[Numpy-discussion] Issue Tracking

Tue May 1 15:34:49 EDT 2012

On Tue, May 1, 2012 at 9:12 AM, Charles R Harris
<charlesr.harris at gmail.com>wrote:

>
>
> On Tue, May 1, 2012 at 12:52 AM, Travis Oliphant <travis at continuum.io>wrote:
>
>>
>> On Apr 30, 2012, at 10:14 PM, Jason Grout wrote:
>>
>> On 4/30/12 6:31 PM, Travis Oliphant wrote:
>>
>> Hey all,
>>
>>
>> We have been doing some investigation of various approaches to issue
>> tracking.      The last time the conversation left this list was with
>> Ralf's current list of preferences as:
>>
>>
>> 1) Redmine
>>
>> 2) Trac
>>
>> 3) Github
>>
>>
>> Since that time, Maggie who has been doing a lot of work settting up
>> various issue tracking tools over the past couple of months, has set up a
>> redmine instance and played with it.   This is a possibility as a future
>> issue tracker.
>>
>>
>> However, today I took a hard look at what the IPython folks are doing
>> with their issue tracker and was very impressed by the level of community
>> integration that having issues tracked by Github provides.    Right now, we
>> have a major community problem in that there are 3 conversations taking
>> place (well at least 2 1/2).   One on Github, one on this list, and one on
>> the Trac and it's accompanying wiki.
>>
>>
>> I would like to propose just using Github's issue tracker.    This just
>> seems like the best move overall for us at this point.    I like how the
>> Pull Request mechanism integrates with the issue tracking.    We could
>> setup a Redmine instance but this would just re-create the same separation
>> of communities that currently exists with the pull-requests, the mailing
>> list, and the Trac pages.   Redmine is nicer than Trac, but it's still a
>> separate space.   We need to make Github the NumPy developer hub and not
>> have it spread throughout several sites.
>>
>>
>> The same is true of SciPy.    I think if SciPy also migrates to use
>> Github issues, then together with IPython we can really be a voice that
>> helps Github.   I will propose to NumFOCUS that the Foundation sponsor
>> migration of the Trac to Github for NumPy and SciPy.    If anyone would
>> like to be involved in this migration project, please let me know.
>>
>>
>> Comments, concerns?
>>
>>
>> I've been pretty impressed with the lemonade that the IPython folks have
>> made out of what I see as pretty limiting shortcomings of the github
>> issue tracker.  I've been trying to use it for a much smaller project
>> (https://github.com/sagemath/sagecell/), and it is a lot harder, in my
>> (somewhat limited) experience, than using trac or the google issue
>> tracker.  None of these issues seems like it would be too hard to solve,
>> but since we don't even have the source to the tracker, we're somewhat
>> at github's mercy for any improvements.  Github does have a very nice
>> API for interacting with the data, which somewhat makes up for some of
>> the severe shortcomings of the web interface.
>>
>> In no particular order, here are a few that come to mind immediately:
>>
>> 1. No key:value pairs for labels (Fernando brought this up a long time
>> ago, I think).  This is brilliant in Google code's tracker, and allows
>> for custom fields that help in tracking workflow (like status, priority,
>> etc.).  Sure, you can do what the IPython folks are doing and just
>> create labels for every possible status, but that's unwieldy and takes a
>> lot of discipline to maintain.  Which means it takes a lot of developer
>> time or it becomes inconsistent and not very useful.
>>
>>
>> I'm not sure how much of an issue this is.  A lot of tools use single
>> tags for categorization and it works pretty well.  A simple "key:value"

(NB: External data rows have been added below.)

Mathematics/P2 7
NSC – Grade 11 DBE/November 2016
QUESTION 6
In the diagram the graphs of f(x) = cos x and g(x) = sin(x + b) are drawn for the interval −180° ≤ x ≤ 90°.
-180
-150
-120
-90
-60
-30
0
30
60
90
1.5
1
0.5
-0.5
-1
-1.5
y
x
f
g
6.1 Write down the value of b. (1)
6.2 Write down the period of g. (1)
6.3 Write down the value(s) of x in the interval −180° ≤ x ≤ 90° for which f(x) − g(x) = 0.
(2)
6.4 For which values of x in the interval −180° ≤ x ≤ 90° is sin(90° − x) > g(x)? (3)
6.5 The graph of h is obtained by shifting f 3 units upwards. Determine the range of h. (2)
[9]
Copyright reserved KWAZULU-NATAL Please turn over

>> label communicates about the same information together with good query
>> tools.
>>
>>
>> 2. The disjointed relationship between pull requests and issues.  They
>> share numberings, for example, and both support discussions, etc.  If
>> you use the API, you can submit code to an issue, but then the issue
>> becomes a pull request, which means that all labels on the issue
>> disappear from the web interface (but you can still manage to set labels
>> using the list view of the issue tracker, if I recall correctly).  If
>> you don't attach code to issues, it means that every issue is duplicated
>> in a pull request, which splits the conversation up between an issue
>> ticket and a pull request ticket.
>>
>>
>> Hmm..  So pull requests *are* issues.    This sounds like it might
>> actually be a feature and also means that we *are* using the Github issue
>> tracker (just only those issues that have a pull-request attached).
>> Losing labels seems like a real problem (are they really lost or do they
>> just not appear in the pull-request view?)
>>
>>
>> 3. No attachments for issues (screenshots, supporting documents, etc.).

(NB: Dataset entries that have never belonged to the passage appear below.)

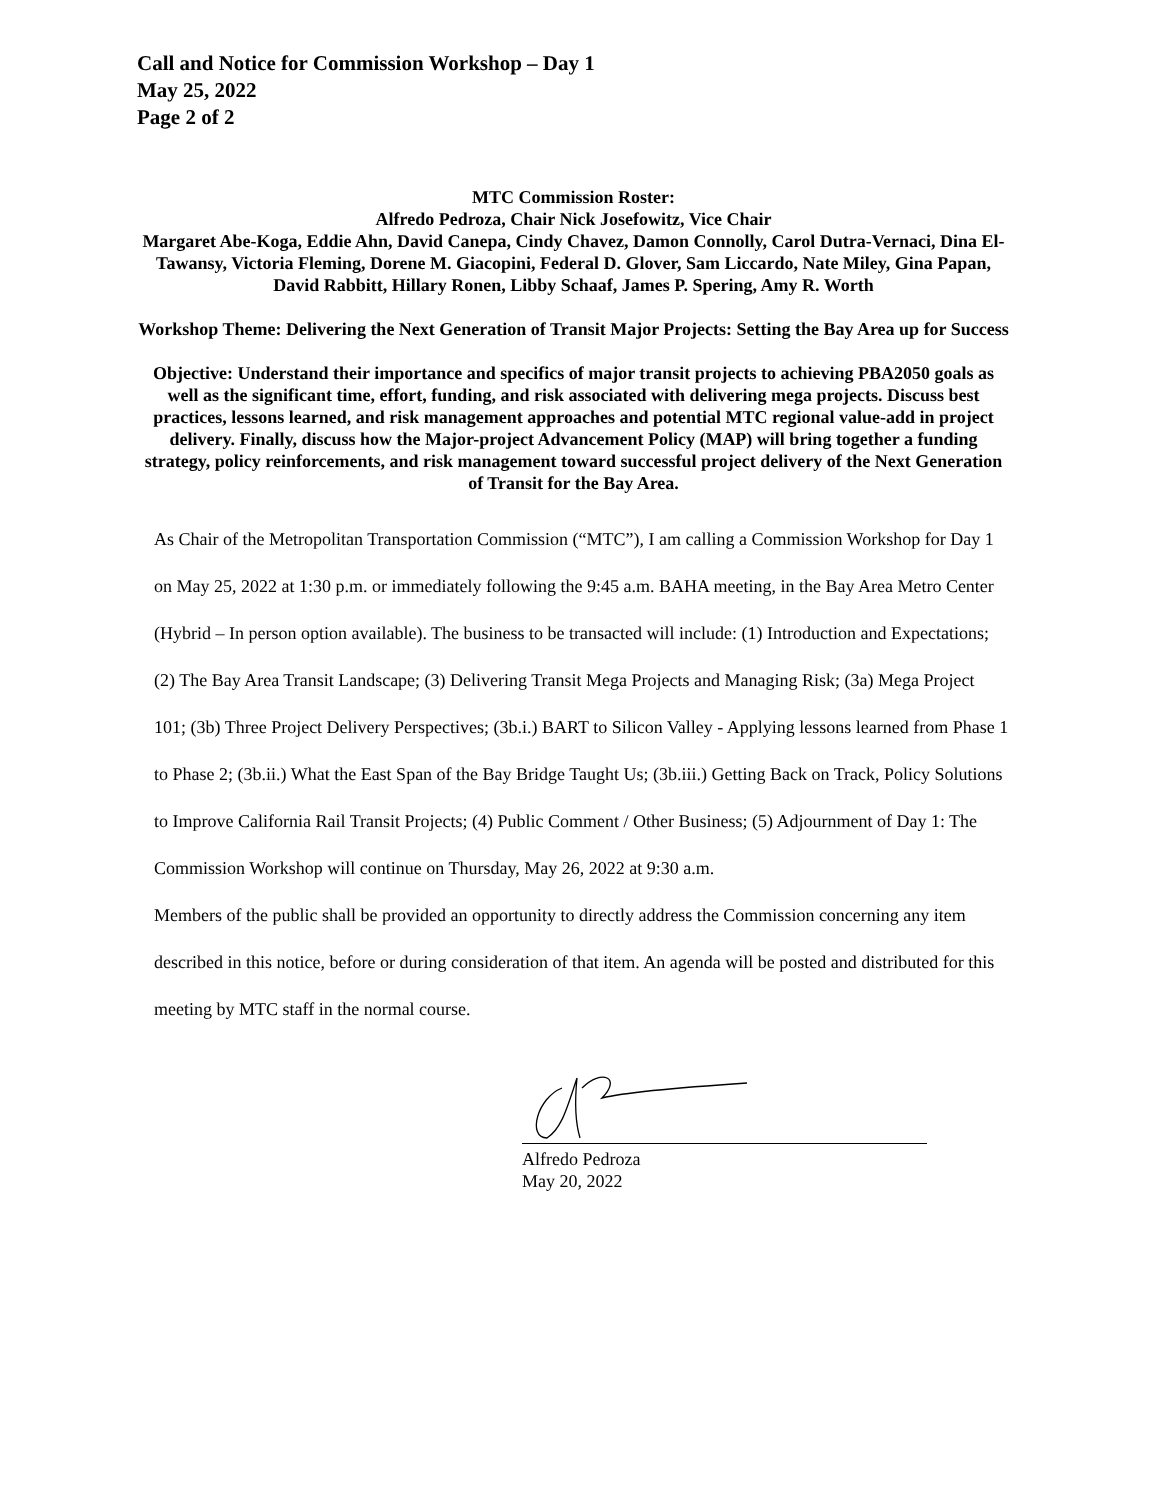Call and Notice for Commission Workshop – Day 1
May 25, 2022
Page 2 of 2
MTC Commission Roster:
Alfredo Pedroza, Chair Nick Josefowitz, Vice Chair
Margaret Abe-Koga, Eddie Ahn, David Canepa, Cindy Chavez, Damon Connolly, Carol Dutra-Vernaci, Dina El-Tawansy, Victoria Fleming, Dorene M. Giacopini, Federal D. Glover, Sam Liccardo, Nate Miley, Gina Papan, David Rabbitt, Hillary Ronen, Libby Schaaf, James P. Spering, Amy R. Worth
Workshop Theme: Delivering the Next Generation of Transit Major Projects: Setting the Bay Area up for Success
Objective: Understand their importance and specifics of major transit projects to achieving PBA2050 goals as well as the significant time, effort, funding, and risk associated with delivering mega projects. Discuss best practices, lessons learned, and risk management approaches and potential MTC regional value-add in project delivery. Finally, discuss how the Major-project Advancement Policy (MAP) will bring together a funding strategy, policy reinforcements, and risk management toward successful project delivery of the Next Generation of Transit for the Bay Area.
As Chair of the Metropolitan Transportation Commission (“MTC”), I am calling a Commission Workshop for Day 1 on May 25, 2022 at 1:30 p.m. or immediately following the 9:45 a.m. BAHA meeting, in the Bay Area Metro Center (Hybrid – In person option available). The business to be transacted will include: (1) Introduction and Expectations; (2) The Bay Area Transit Landscape; (3) Delivering Transit Mega Projects and Managing Risk; (3a) Mega Project 101; (3b) Three Project Delivery Perspectives; (3b.i.) BART to Silicon Valley - Applying lessons learned from Phase 1 to Phase 2; (3b.ii.) What the East Span of the Bay Bridge Taught Us; (3b.iii.) Getting Back on Track, Policy Solutions to Improve California Rail Transit Projects; (4) Public Comment / Other Business; (5) Adjournment of Day 1: The Commission Workshop will continue on Thursday, May 26, 2022 at 9:30 a.m.
Members of the public shall be provided an opportunity to directly address the Commission concerning any item described in this notice, before or during consideration of that item. An agenda will be posted and distributed for this meeting by MTC staff in the normal course.
Alfredo Pedroza
May 20, 2022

>>  Having API access to data won't help you here.
>>
>>
>> Using gists and references to gists can overcome this.   Also using an
>> attachment service like http://uploading.com/ or dropbox makes this
>> problem less of an issue really.
>>
>>
>> 4. No custom queries.  We love these in the Sage trac instance; since we
>> have full access to the database, we can run any sort of query we want.
>>  With API data access, you can build your own queries, so maybe this
>> isn't insurmountable.
>>
>>
>> yes, you can build your own queries.    This seems like an area where
>> github can improve (and tools can be written which improve the experience).
>>
>>
>>
>> 5. Stylistically, the webpage is not very dense on information.  I get
>> frustrated when trying to see the issues because they only come 25 at a
>> time, and never grouped into any sort of groupings, and there are only 3
>> options for sorting issues.  Compare the very nice, dense layout of
>> Google Code issues or bitbucket.  Google Code issues also lets you
>> cross-tabulate the issues so you can quickly triage them.  Compare also
>> the pretty comprehensive options for sorting and grouping things in trac.
>>
>>
>> Yes, it looks like you can group via labels, milestones, and "your"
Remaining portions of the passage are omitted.